No, that's not on, plus it's completely illegal as I doubt very much that the seller has a zoosanitary certificate, which means it's illegal to import them into the UK.

Ade


----------



## Terrarium Supplies (May 12, 2012)

REDDEV1L said:


> There is a seller from USA selling the same tadpoles who would ship over here...
> THAT I don't agree with !!!! Live Tadpole Green Tree Frog Aquaruim Pond Koi Fish | eBay


Oh god! don't get me started again, I've expressed my views already.


----------



## Cornish-J (Sep 4, 2011)

yes, yes you have.


----------



## UndergrowthSupplies (Nov 17, 2011)

REDDEV1L said:


> There is a seller from USA selling the same tadpoles who would ship over here...
> THAT I don't agree with !!!! Live Tadpole Green Tree Frog Aquaruim Pond Koi Fish | eBay


I wonder (hope) if that is a mistake? and the postage just hasn't been changed to say not outside the US? :/


----------



## ferret1 (Nov 16, 2009)

*shocking*

This guy is doing nothing different to what the traders do pack them up before any show, i was at creaks today and there was small frogs in small tubs you cannot tell me that they was all collected first thing this morning, we all buy live food via the post so whats your probelm:bash:


----------



## ronnyjodes (Apr 29, 2011)

For 3 quid I'd have probably had a punt on these myself seeing as I've not got the energy to breed mine. I think it'd be quite interesting to try and raise them from tads to frogs. I don't have a problem with the selling or shipping method myself.


----------



## Terrarium Supplies (May 12, 2012)

Just a quick update for all, I never got a reply from the seller re: postage methods, welfare on packaging or even the ETA... I guess the seller values what is coming into his/hers PayPal more than answering a few Q's.


----------



## ronnyjodes (Apr 29, 2011)

Terrarium Supplies said:


> Just a quick update for all, I never got a reply from the seller re: postage methods, welfare on packaging or even the ETA... I guess the seller values what is coming into his/hers PayPal more than answering a few Q's.
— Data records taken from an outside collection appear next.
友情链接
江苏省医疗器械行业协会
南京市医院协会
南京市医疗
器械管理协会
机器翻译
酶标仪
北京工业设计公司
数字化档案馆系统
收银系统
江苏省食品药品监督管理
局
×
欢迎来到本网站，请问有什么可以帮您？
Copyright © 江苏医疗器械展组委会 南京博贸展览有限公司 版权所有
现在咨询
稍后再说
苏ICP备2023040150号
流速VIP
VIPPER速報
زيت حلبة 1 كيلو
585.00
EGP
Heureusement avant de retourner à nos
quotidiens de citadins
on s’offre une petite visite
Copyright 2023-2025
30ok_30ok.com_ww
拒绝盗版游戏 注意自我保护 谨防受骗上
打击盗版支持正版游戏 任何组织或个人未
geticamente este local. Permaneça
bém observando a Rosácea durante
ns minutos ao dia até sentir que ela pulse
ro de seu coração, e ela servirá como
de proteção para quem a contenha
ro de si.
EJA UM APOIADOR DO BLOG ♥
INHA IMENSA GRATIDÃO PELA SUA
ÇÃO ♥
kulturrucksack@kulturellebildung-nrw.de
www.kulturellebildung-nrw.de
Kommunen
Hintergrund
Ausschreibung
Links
Are you going to message the people that sell crickets, roaches, mantises, stick insects, spiders and fish on ebay as well? I don't understand the point of your crusade tbh. Even Ade, who is the first person to dive in if he spots somebody keeping frogs in unsatisfactory conditions, has said that he has no problems with it as long as they are packed well and are from the UK and not Yankeeland. They're not fully grown frogs so stress can't be an argument against posting tads and their survival chances are going to be far higher when split up. As I said before, I'd have probably bought these myself as I know I can take care of them and raise them properly which, at the end of the day, should be all that concerns us enthusiasts.


----------



## Terrarium Supplies (May 12, 2012)

For all we know mate, 10 year old kids could be buying these under their parents account that know zero about the up keep and welfare of these frogs.


----------



## FrogNick (Jul 2, 2009)

Terrarium Supplies said:


> For all we know mate, 10 year old kids could be buying these under their parents account that know zero about the up keep and welfare of these frogs.


bare in mind that they would need to raise them first, and to be honest if it gets children interested then its worth it even if the result in the tadpole dying - so what they are not endangered or rare by any stretch. I know of a zoo that destroy dart frogs eggs as they breed too much and of another one that uses tricolor froglets as feeder food for other animals as they breed so much.


----------



## colinm (Sep 20, 2008)

Terrarium Supplies said:


> For all we know mate, 10 year old kids could be buying these under their parents account that know zero about the up keep and welfare of these frogs.


Well thats how I got interested in amphibians,not off ebay but by going down to the local pond and catching newts and taking frog spawn.There is nothing wrong with that people have to start somewhere,sure they will have losses. But you cant guarantee that all frogs will survive even when sold to adults.

Sending spawn and tadpoles by the post isn`t illegal as far as I am aware.You are not allowed to send vertebrates.


----------



## ronnyjodes (Apr 29, 2011)

colinm said:


> Well thats how I got interested in amphibians,not off ebay but by going down to the local pond and catching newts and taking frog spawn.There is nothing wrong with that people have to start somewhere,sure they will have losses. But you cant guarantee that all frogs will survive even when sold to adults.
> 
> Sending spawn and tadpoles by the post isn`t illegal as far as I am aware.You are not allowed to send vertebrates.


Exactly how I got in to it, go down the local pond finding frog spawn, rearing tads in to froglets and then releasing them was massively rewarding for an 8 year old. 
If a ten year old kid is interested enough in frogs to hack his parents account to buy 3 quids worth of tads then fair play to them as they're obviously determined enough and interested enough to want to raise them in to frogs.
Mr Terrarium supplies, I'd give up now as you're fighting a losing battle.


----------



## Terrarium Supplies (May 12, 2012)

Not here to fight any battles mate as this is an open playing field is it not? I started the topic to air my own views on the matter and gather other keepers views and opinions. Surely it's not about being right or wrong as a forum is a place where we can express such thoughts in a collective and friendly manner? After all, we are all here as we share a passion for these delightful and rewarding species irrelevant if at times we beg to differ.


----------



## ronnyjodes (Apr 29, 2011)

Terrarium Supplies said:


> Not here to fight any battles mate as this is an open playing field is it not? I started the topic to air my own views on the matter and gather other keepers views and opinions. Surely it's not about being right or wrong as a forum is a place where we can express such thoughts in a collective and friendly manner? After all, we are all here as we share a passion for these delightful and rewarding species irrelevant if at times we beg to differ.


It's nothing personal against you, we all have our own opinions and i never said you were wrong to think that but that there's certainly a much stronger case for selling via ebay and posting tads than there is against it. All I would say is that we're up to four pages and nobody else is agreeing with you so posting updates on the seller not replying to you on ebay is probably going to fall on deaf ears.


----------